» Aim 1
Give the plant collection records as a two-column CSV, with columns named field and value and one row for each record line. Put each field in one quoted field, turn line breaks into spaces, and cover only the part of the records that opens with their first line and closes with the line containing "state / province: Tasmania".

» Given passage
BEGIN
Again I want to add the disclaimer that it is no excuse for what our husbands did.

 

I agree.

 

Especially so because I faced much of the same sh*tstorm as my husband did but yet I never considered an affair...although I did consider separation/divorce pre-affair for different reasons.

 

Yes, I know the feeling. I actually thought at one point during my H's A when I felt so distant from him, so disillusioned with everything, knowing there was something wrong but not knowing what, "Wow, I would be a perfect candidate for having an A!" I knew my ex-BF lived around the corner (the one I eventually had the RA with), but never acted upon calling him, never ever seriously considered it at all. I thought about it and laughed at the time. Ironic...

 

 

 

As for IC/MC, I was kind of like you AEH, I felt pretty in control of my feelings, especially as time went on and so counseling started to seem like a waste of time for me.

 

This is how I feel.

 

By the time my H and I started MC, about 6 weeks after we reconciled, we had already done so much talking on our own that MC was almost 'easy' for us. Sure, we did learn some new things...but we were already communicating on our own. We had already figured things out--we talked about the affair ad nauseum, for MONTHS!

 

Exactly same scenario.

 

I have also wondered if another/different MC would help us more. But, we're in a pretty good place right now.

 

I do understand your anger though--I worked very hard at 'getting through' my anger but it still flares up from time to time. It just has to run its course and I think some resentment is just to be expected. But maybe in time it will fade, as well

.

 

I think my big anger flare-up was obviously caused by seeing her pictures for the first time. Boy, do I wish I could post them on here and show them to you all. The sexy poses, the attitude conveyed in them, the horrid clothes..:sick:

 

Most of the time now, I am just cynical and jaded about long-term, successful marriages. Thank goodness I have not had to attend any weddings since d-day! I think I would be both depressed and cynical about the whole love and marriage thing. It doesn't always work out like you think.
END
» Dataset items
BEGIN
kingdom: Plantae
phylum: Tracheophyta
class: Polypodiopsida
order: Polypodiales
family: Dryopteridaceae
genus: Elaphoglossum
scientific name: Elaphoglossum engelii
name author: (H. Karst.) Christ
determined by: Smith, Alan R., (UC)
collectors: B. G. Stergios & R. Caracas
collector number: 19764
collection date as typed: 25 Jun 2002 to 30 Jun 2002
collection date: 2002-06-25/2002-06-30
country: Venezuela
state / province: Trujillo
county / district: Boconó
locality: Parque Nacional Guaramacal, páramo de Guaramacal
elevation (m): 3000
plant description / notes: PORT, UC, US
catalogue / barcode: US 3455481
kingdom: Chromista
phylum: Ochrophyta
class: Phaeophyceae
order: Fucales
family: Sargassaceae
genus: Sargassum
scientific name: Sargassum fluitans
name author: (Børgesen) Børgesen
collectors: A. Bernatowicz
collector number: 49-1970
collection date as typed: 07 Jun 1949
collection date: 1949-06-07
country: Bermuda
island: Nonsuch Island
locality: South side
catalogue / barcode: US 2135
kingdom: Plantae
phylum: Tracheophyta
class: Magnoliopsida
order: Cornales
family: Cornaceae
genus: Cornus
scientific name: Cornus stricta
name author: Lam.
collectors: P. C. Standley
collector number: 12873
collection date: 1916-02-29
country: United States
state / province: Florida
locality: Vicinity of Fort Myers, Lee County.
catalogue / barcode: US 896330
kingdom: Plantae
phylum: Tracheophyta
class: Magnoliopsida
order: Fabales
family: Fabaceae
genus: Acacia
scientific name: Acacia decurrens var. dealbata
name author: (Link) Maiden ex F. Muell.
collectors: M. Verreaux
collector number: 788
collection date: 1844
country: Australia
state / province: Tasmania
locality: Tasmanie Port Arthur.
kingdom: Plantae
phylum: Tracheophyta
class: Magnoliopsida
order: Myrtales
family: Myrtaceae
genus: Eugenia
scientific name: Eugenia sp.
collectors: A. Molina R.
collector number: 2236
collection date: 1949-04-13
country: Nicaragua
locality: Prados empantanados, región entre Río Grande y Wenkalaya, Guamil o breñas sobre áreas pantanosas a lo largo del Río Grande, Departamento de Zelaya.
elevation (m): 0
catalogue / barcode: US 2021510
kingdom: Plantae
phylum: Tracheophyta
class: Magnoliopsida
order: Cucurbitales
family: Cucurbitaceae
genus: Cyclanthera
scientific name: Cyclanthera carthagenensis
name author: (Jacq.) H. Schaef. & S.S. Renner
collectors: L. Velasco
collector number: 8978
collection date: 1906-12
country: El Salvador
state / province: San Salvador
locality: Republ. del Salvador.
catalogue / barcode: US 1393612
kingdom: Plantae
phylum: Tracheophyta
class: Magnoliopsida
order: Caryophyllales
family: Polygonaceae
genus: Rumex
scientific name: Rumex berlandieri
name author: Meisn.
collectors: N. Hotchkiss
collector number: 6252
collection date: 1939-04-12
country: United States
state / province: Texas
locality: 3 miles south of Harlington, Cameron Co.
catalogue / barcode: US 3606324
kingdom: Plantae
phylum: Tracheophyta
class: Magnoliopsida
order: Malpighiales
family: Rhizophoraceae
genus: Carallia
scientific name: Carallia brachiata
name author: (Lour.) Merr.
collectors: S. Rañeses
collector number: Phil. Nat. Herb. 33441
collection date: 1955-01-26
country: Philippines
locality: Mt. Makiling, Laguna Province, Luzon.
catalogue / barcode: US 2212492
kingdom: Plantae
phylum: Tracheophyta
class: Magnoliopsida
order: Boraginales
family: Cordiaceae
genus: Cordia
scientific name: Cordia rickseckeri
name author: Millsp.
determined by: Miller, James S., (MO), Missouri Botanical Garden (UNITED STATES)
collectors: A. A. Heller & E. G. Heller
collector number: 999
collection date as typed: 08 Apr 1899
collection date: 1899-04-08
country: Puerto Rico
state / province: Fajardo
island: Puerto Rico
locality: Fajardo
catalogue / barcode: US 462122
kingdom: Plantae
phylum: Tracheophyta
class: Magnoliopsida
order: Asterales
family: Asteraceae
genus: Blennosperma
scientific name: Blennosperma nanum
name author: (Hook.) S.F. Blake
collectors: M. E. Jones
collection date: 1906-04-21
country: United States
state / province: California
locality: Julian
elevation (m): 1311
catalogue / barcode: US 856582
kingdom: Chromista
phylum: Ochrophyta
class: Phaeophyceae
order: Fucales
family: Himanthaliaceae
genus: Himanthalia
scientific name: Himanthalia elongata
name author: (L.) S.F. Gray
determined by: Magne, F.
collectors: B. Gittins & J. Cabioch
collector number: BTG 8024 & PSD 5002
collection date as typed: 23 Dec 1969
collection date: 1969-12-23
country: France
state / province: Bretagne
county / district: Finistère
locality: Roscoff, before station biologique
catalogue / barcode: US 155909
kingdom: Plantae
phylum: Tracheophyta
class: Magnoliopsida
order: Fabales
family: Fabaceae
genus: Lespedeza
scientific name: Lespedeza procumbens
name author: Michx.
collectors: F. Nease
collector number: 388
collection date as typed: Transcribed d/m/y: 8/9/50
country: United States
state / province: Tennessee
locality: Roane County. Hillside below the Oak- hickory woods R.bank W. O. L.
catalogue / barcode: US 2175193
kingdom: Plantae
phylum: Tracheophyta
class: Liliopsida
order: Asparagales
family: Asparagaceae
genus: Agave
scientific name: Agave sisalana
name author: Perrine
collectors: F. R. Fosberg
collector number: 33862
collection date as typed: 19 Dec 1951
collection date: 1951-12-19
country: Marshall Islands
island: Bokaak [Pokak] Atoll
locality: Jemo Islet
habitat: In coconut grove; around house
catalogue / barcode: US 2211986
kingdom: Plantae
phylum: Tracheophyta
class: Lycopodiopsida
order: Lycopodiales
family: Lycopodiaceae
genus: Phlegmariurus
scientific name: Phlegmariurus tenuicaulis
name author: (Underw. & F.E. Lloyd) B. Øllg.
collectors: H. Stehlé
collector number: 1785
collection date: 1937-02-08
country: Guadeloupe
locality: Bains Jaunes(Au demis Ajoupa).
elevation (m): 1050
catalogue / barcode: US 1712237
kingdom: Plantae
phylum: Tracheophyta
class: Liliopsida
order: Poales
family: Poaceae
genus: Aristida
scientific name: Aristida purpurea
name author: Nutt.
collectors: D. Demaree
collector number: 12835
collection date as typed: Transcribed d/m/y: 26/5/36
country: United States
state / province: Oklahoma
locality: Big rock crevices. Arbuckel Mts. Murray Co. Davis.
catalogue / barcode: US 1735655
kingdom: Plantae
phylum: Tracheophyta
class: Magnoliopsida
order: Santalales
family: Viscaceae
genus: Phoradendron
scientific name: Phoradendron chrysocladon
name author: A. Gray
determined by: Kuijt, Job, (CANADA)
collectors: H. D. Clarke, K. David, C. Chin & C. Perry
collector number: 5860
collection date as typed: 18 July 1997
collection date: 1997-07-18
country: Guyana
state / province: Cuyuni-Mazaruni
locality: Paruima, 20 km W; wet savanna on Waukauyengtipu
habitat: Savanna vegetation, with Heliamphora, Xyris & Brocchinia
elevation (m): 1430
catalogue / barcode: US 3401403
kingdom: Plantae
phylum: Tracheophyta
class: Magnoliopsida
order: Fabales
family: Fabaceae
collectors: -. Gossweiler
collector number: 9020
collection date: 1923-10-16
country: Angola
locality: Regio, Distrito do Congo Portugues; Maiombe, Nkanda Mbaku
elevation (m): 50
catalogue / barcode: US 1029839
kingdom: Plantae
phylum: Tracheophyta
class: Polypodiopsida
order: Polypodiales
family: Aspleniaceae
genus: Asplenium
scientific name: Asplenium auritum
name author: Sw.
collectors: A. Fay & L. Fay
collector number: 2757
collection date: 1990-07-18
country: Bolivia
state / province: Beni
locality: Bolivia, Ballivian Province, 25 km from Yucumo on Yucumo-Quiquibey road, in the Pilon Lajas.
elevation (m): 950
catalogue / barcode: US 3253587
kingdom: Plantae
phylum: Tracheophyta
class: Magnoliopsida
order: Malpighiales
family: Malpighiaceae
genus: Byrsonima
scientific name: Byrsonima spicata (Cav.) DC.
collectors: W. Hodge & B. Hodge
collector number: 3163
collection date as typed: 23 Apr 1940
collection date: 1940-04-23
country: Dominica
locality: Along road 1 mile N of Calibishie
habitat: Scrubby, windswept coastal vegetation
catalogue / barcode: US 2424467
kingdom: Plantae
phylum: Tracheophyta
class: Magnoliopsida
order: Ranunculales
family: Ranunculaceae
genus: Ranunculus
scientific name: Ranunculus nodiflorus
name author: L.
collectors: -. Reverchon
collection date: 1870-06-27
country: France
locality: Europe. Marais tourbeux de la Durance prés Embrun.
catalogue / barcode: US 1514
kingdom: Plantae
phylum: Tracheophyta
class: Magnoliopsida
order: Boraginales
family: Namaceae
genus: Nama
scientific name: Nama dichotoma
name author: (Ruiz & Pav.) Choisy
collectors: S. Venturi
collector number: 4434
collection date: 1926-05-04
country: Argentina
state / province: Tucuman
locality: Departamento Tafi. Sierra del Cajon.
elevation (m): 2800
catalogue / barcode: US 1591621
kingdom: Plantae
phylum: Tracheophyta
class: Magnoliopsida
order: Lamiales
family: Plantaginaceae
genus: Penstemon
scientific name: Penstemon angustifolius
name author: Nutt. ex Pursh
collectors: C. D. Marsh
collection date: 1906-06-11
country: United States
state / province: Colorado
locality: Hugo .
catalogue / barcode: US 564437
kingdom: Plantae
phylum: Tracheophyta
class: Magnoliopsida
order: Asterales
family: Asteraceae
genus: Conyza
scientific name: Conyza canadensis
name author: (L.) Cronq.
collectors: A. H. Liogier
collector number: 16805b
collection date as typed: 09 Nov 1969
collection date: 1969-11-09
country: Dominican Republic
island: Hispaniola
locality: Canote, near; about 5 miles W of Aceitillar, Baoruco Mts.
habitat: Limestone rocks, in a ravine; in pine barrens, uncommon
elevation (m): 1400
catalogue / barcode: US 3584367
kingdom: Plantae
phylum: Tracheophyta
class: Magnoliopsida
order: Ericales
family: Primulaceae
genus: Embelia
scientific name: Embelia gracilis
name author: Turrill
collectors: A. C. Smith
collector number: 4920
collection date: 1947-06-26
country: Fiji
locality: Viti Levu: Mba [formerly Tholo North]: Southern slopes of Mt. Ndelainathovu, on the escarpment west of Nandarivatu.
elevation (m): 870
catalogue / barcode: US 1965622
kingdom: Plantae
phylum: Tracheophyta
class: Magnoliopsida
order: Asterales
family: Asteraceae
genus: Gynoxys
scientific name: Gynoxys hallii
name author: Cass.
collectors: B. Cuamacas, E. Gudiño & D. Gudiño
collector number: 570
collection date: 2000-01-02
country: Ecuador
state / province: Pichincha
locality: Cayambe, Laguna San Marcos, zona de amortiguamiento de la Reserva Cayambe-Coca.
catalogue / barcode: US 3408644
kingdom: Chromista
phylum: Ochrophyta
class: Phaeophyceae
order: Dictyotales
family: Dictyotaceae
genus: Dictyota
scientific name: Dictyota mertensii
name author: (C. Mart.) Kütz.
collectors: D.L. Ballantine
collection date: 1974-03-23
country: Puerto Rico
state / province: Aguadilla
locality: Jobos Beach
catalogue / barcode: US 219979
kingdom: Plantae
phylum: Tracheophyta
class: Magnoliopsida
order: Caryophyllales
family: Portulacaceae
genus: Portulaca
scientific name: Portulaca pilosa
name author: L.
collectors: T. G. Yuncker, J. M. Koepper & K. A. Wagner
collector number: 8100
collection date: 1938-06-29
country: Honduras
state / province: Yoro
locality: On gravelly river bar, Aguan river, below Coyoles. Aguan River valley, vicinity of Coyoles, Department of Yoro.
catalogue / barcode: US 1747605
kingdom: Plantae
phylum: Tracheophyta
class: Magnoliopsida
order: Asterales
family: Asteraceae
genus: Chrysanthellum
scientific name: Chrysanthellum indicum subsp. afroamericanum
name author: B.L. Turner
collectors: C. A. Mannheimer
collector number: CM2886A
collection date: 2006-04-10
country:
END
» Aim 2
In the passage on marriage after an affair:
(a) How long after reconciling did the writer and the writer's H start MC?
(b) What caused the writer's big anger flare-up?
(c) What kind of event has the writer been thankful not to attend since d-day?

» Full solution 1
field,value
"kingdom:","Plantae"
"phylum:","Tracheophyta"
"class:","Polypodiopsida"
"order:","Polypodiales"
"family:","Dryopteridaceae"
"genus:","Elaphoglossum"
"scientific name:","Elaphoglossum engelii"
"name author:","(H. Karst.) Christ"
"determined by:","Smith, Alan R., (UC)"
"collectors:","B. G. Stergios & R. Caracas"
"collector number:","19764"
"collection date as typed:","25 Jun 2002 to 30 Jun 2002"
"collection date:","2002-06-25/2002-06-30"
"country:","Venezuela"
"state / province:","Trujillo"
"county / district:","Boconó"
"locality:","Parque Nacional Guaramacal, páramo de Guaramacal"
"elevation (m):","3000"
"plant description / notes:","PORT, UC, US"
"catalogue / barcode:","US 3455481"
"kingdom:","Chromista"
"phylum:","Ochrophyta"
"class:","Phaeophyceae"
"order:","Fucales"
"family:","Sargassaceae"
"genus:","Sargassum"
"scientific name:","Sargassum fluitans"
"name author:","(Børgesen) Børgesen"
"collectors:","A. Bernatowicz"
"collector number:","49-1970"
"collection date as typed:","07 Jun 1949"
"collection date:","1949-06-07"
"country:","Bermuda"
"island:","Nonsuch Island"
"locality:","South side"
"catalogue / barcode:","US 2135"
"kingdom:","Plantae"
"phylum:","Tracheophyta"
"class:","Magnoliopsida"
"order:","Cornales"
"family:","Cornaceae"
"genus:","Cornus"
"scientific name:","Cornus stricta"
"name author:","Lam."
"collectors:","P. C. Standley"
"collector number:","12873"
"collection date:","1916-02-29"
"country:","United States"
"state / province:","Florida"
"locality:","Vicinity of Fort Myers, Lee County."
"catalogue / barcode:","US 896330"
"kingdom:","Plantae"
"phylum:","Tracheophyta"
"class:","Magnoliopsida"
"order:","Fabales"
"family:","Fabaceae"
"genus:","Acacia"
"scientific name:","Acacia decurrens var. dealbata"
"name author:","(Link) Maiden ex F. Muell."
"collectors:","M. Verreaux"
"collector number:","788"
"collection date:","1844"
"country:","Australia"
"state / province:","Tasmania"

» Full solution 2
(a) About 6 weeks.
(b) Seeing her pictures for the first time.
(c) Weddings.